Moreover, the cardinalities (and hence costs) of XPath matching tend to be more difficult to determine: it becomes essential to estimate “fan-outs” of different portions of an XML document. New metadata structures have been developed to try to help estimate branching factors.

With functions, XQuery is in fact Turing-complete — necessitating an approach to optimizing XQuery function calls that more closely resembles optimizing functional programming languages. All of these techniques are beyond the scope of this textbook.

11.5 Schema Mapping for XML

Not surprisingly, XML introduces new complexities in terms of schema mappings. The two main ones are as follows.

• XML is semistructured, meaning that different XML elements (even of the same type) may have variations in structure. Moreover, XML queries contain multiple path expressions with optional wildcards and recursion. Hence the conditions for query containment are somewhat different.

• XML contains nesting, and the specific nesting relationships may be different between a source instance and a target instance. Hence it becomes necessary to specify nesting relationships, and optionally merge operations on nodes, within XML mappings.

Moreover, under different conditions we may wish to output an XML element for each occurrence of a data value, and in others we may wish to output an XML element for each unique occurrence — roughly analogous to bag versus set semantics.

We discuss specific methods of specifying XML schema mappings, as well as for reformulating queries over them, in this section.

11.5.1 Mappings with Nesting

As a hierarchical data model with a complex schema language, XML makes the schema mapping problem significantly more complex than in the relational model. Even for the relational model, we did not seek to support arbitrary SQL as a mapping language. Rather, we focused on a subset, namely, conjunctive queries in LAV, GAV, or GLAV formulations (where the latter may be expressed using tgds rather than GLAV rules).

Similarly, for XML schema mappings, it is intractable to use the full power of XQuery. Rather, we use a simplified mapping language that has as its underpinnings the notion of nested tgds. In this section, we explain the basics of XML mapping using one such language, that of Piazza-XML, and then we explain the nested tgd formulation.

Piazza-XML Mappings

The Piazza-XML mapping language is derived from a subset of XQuery. It consists of a series of nested XML elements and attributes with optional query annotations enclosed in {::} escapes. Each query annotation may define variable bindings using XPath expressions, following the same semantics as the for clause in XQuery, as well as conditions, specified with a where clause as in XQuery. Within each instance of the parent element, each annotated element gets produced once per binding combination that satisfies the associated query annotation. Bound variables are scoped to be visible to any descendant elements and their query annotations. We illustrate with an example.

Example 11.25

Suppose we want to map between two sites: a target that contains books with nested authors and a source that contains authors with nested publications. We illustrate partial schemas for these sources in Figure 11.11, using a format in which indentation indicates nesting and a * suffix indicates “0 or more occurrences of…,” as in a BNF grammar.

Figure 11.11 Example of two schemas (target and source) for XML mapping.

GOALS:
A) Summarize the passage on XML schema mapping in two sentences.
B) Translate this sentence from the passage on XML schema mapping into French: "Bound variables are scoped to be visible to any descendant elements and their query annotations."
C) From the passage on XML schema mapping, set down word for word the part that opens with the words containing "Moreover, the cardinalities" and closes with "estimate branching factors.".

PROVIDED INFORMATION:

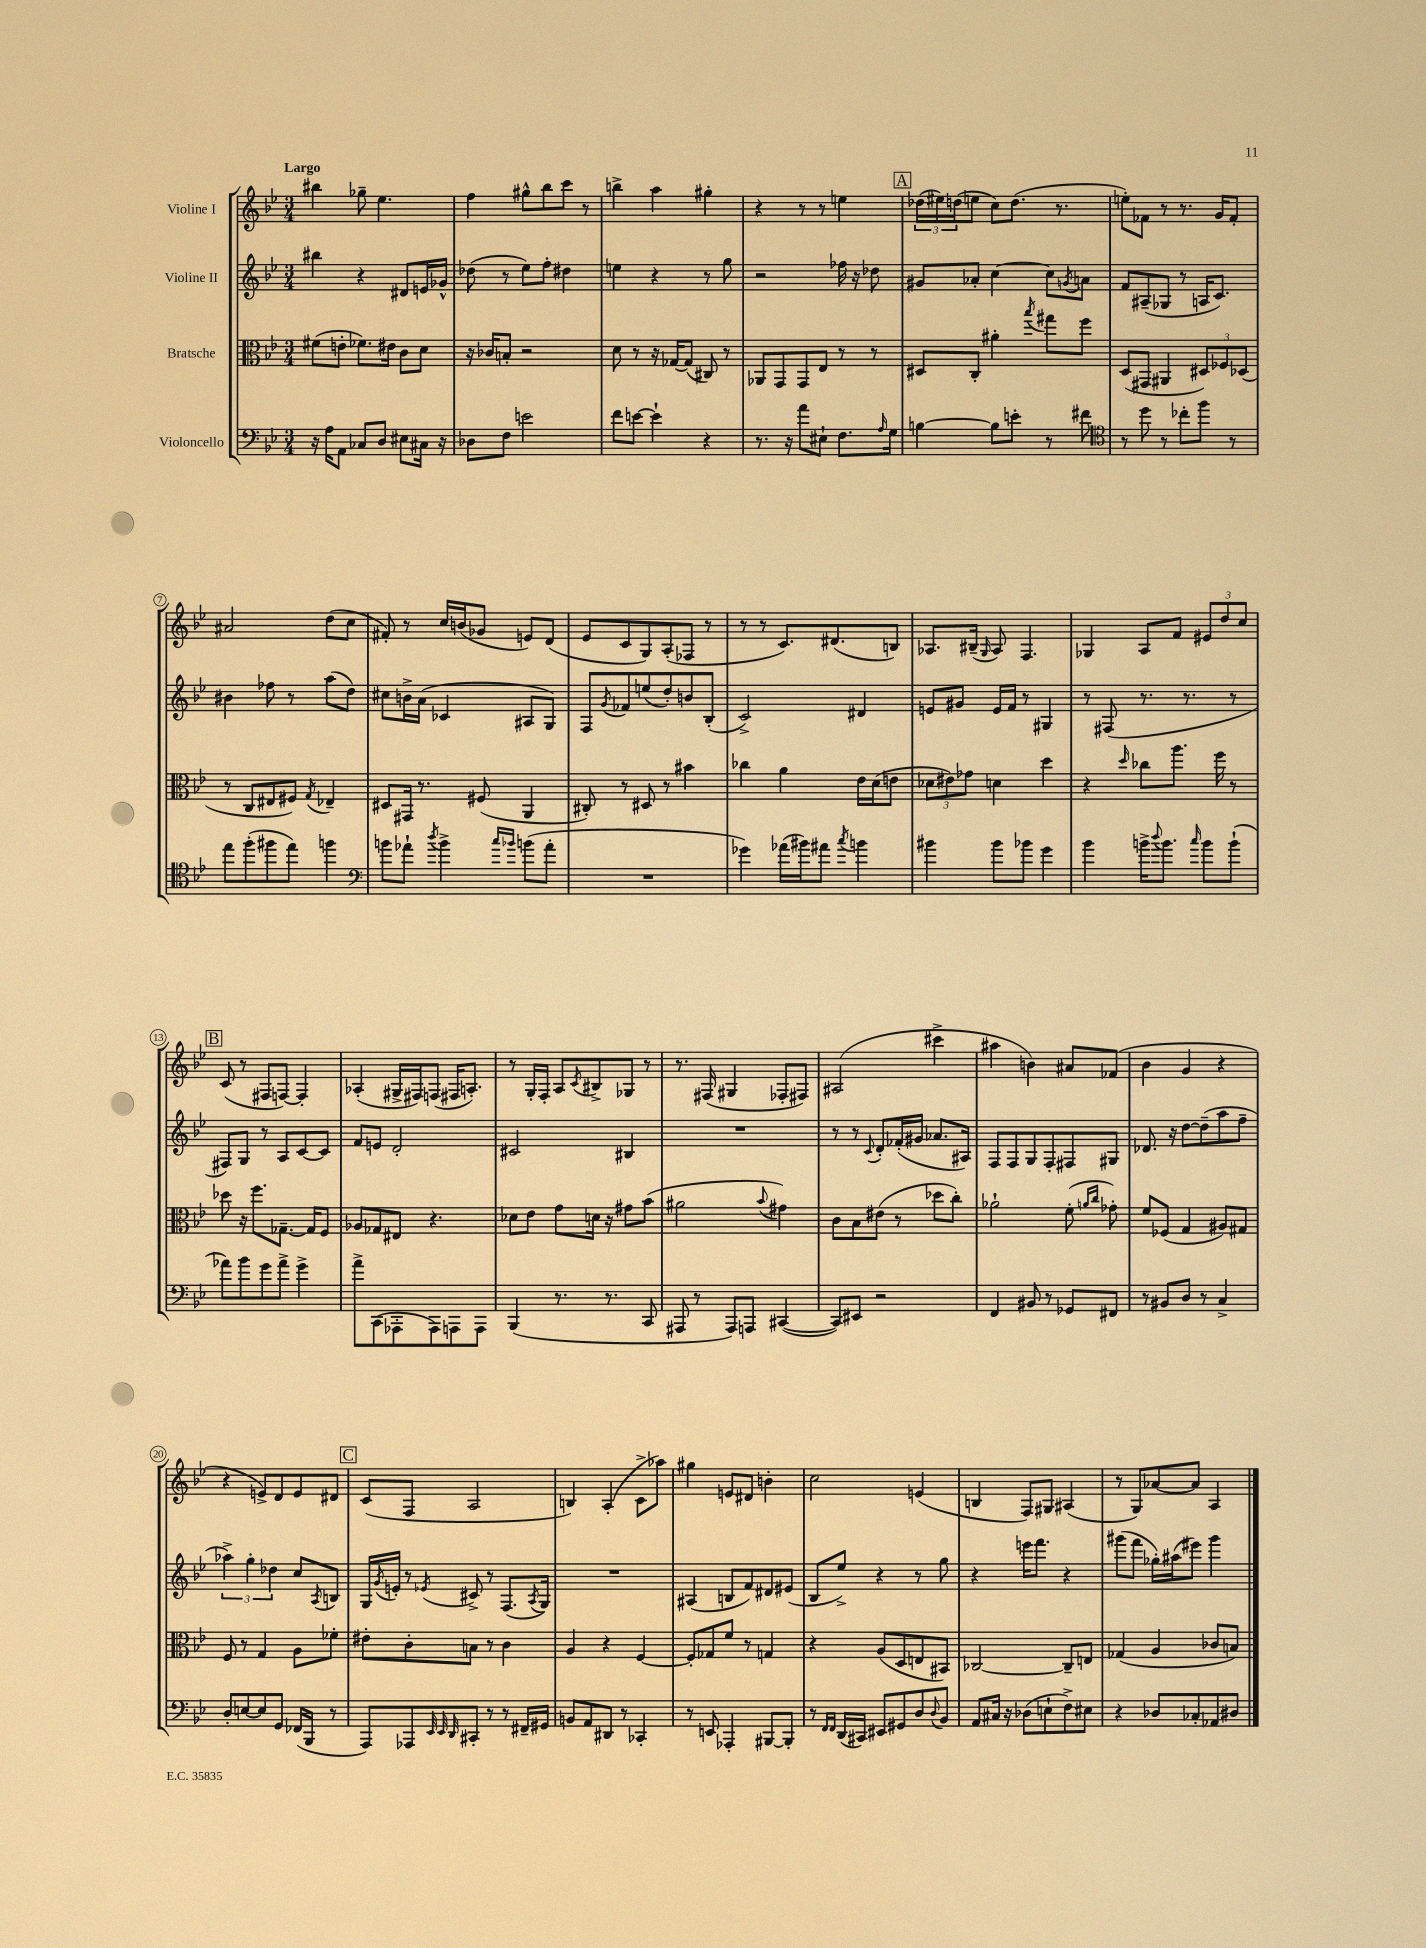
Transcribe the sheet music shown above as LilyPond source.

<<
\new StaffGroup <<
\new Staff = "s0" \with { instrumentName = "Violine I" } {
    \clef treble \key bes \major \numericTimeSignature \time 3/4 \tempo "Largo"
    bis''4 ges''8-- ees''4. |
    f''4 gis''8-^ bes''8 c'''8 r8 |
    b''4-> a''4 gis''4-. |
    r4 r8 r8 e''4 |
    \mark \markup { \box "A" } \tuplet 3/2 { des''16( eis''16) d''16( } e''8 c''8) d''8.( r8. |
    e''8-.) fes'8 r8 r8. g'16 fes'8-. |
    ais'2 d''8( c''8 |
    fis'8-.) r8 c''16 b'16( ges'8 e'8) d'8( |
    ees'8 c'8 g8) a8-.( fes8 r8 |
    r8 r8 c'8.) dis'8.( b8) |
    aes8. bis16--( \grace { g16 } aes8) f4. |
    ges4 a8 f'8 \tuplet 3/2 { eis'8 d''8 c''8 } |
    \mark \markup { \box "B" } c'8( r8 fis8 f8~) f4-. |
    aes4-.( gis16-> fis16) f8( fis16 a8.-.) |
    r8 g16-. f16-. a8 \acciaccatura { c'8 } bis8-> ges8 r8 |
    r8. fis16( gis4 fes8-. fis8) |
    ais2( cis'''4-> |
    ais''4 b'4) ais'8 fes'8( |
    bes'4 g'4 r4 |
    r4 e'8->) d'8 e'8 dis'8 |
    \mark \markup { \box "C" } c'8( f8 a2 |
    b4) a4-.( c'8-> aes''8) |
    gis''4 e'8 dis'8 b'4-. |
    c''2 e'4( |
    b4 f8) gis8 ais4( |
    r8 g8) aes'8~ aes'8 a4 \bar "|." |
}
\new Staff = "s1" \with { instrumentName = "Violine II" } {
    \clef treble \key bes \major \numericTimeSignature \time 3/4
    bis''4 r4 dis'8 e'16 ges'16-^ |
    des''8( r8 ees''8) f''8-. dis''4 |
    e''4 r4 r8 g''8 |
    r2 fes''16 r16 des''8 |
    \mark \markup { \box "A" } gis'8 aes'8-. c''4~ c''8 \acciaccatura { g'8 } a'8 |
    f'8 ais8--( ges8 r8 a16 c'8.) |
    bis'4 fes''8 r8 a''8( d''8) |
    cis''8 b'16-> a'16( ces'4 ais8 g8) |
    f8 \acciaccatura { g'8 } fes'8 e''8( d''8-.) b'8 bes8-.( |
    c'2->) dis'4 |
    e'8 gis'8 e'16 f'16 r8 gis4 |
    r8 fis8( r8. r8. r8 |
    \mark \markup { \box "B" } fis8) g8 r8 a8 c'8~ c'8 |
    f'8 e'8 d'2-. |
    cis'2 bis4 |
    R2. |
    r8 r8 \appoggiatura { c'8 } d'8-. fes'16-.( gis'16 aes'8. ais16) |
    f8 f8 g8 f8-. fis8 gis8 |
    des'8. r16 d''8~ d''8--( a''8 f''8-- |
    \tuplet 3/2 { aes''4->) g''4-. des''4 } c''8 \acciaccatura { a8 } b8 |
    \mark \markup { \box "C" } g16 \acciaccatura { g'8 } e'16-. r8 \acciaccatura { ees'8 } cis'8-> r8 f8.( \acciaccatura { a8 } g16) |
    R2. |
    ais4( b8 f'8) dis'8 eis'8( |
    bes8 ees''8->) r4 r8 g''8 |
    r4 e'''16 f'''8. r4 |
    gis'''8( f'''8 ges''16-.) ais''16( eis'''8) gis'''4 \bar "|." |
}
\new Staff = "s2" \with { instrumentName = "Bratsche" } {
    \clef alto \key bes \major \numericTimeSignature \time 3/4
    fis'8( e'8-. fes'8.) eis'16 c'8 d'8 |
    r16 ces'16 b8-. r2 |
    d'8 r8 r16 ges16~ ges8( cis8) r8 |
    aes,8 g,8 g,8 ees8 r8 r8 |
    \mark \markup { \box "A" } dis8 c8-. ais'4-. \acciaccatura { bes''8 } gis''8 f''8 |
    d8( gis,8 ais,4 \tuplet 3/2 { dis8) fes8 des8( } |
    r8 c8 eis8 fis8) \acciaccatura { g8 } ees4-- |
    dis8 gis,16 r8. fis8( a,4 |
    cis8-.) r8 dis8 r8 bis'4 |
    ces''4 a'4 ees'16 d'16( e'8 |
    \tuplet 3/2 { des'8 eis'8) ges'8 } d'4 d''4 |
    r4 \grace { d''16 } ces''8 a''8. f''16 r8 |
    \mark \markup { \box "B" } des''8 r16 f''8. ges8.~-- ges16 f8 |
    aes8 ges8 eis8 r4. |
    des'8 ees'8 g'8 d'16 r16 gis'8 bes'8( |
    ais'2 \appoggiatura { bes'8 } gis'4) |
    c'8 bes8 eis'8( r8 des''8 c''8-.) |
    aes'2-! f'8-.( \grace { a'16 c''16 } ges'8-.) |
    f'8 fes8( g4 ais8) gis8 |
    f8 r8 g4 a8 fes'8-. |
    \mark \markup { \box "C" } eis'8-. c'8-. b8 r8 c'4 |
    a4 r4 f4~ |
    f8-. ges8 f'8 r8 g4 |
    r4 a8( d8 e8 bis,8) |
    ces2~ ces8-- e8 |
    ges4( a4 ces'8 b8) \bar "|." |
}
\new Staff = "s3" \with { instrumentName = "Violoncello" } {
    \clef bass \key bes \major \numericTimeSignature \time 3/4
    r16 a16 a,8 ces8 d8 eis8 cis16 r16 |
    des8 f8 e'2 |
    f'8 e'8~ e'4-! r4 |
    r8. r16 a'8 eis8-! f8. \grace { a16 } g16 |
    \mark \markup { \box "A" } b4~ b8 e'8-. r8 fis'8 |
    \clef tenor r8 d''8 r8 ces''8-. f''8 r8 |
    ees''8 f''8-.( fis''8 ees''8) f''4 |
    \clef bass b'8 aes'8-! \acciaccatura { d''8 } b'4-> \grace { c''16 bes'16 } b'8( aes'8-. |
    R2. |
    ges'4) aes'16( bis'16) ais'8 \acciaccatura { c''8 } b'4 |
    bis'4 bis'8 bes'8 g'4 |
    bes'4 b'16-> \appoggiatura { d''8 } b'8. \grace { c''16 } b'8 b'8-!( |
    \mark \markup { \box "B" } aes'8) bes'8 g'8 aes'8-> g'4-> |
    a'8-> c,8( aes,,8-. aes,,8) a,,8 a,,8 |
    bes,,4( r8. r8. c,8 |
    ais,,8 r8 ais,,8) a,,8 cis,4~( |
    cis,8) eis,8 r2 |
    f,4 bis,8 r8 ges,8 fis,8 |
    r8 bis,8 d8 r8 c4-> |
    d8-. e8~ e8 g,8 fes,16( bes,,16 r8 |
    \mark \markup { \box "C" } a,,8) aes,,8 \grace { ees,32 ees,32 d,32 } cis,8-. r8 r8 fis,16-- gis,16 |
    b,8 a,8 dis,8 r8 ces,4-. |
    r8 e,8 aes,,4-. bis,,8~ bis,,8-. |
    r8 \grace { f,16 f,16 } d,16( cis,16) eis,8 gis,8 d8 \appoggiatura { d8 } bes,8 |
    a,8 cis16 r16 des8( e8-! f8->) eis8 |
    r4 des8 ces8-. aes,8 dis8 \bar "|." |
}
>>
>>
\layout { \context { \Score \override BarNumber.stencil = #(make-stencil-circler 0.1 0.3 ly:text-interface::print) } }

RESULTS BY TASK:
A) XML complicates schema mapping because its elements may vary in structure and its nesting relationships may differ between source and target instances, so mappings must specify nesting relationships and optionally merge operations on nodes. Because using the full power of XQuery is intractable, XML mappings rely on a simplified language based on nested tgds, such as Piazza-XML, which is derived from a subset of XQuery.

B) La portée des variables liées est définie de sorte qu'elles soient visibles par tous les éléments descendants et leurs annotations de requête.

C)
Moreover, the cardinalities (and hence costs) of XPath matching tend to be more difficult to determine: it becomes essential to estimate “fan-outs” of different portions of an XML document. New metadata structures have been developed to try to help estimate branching factors.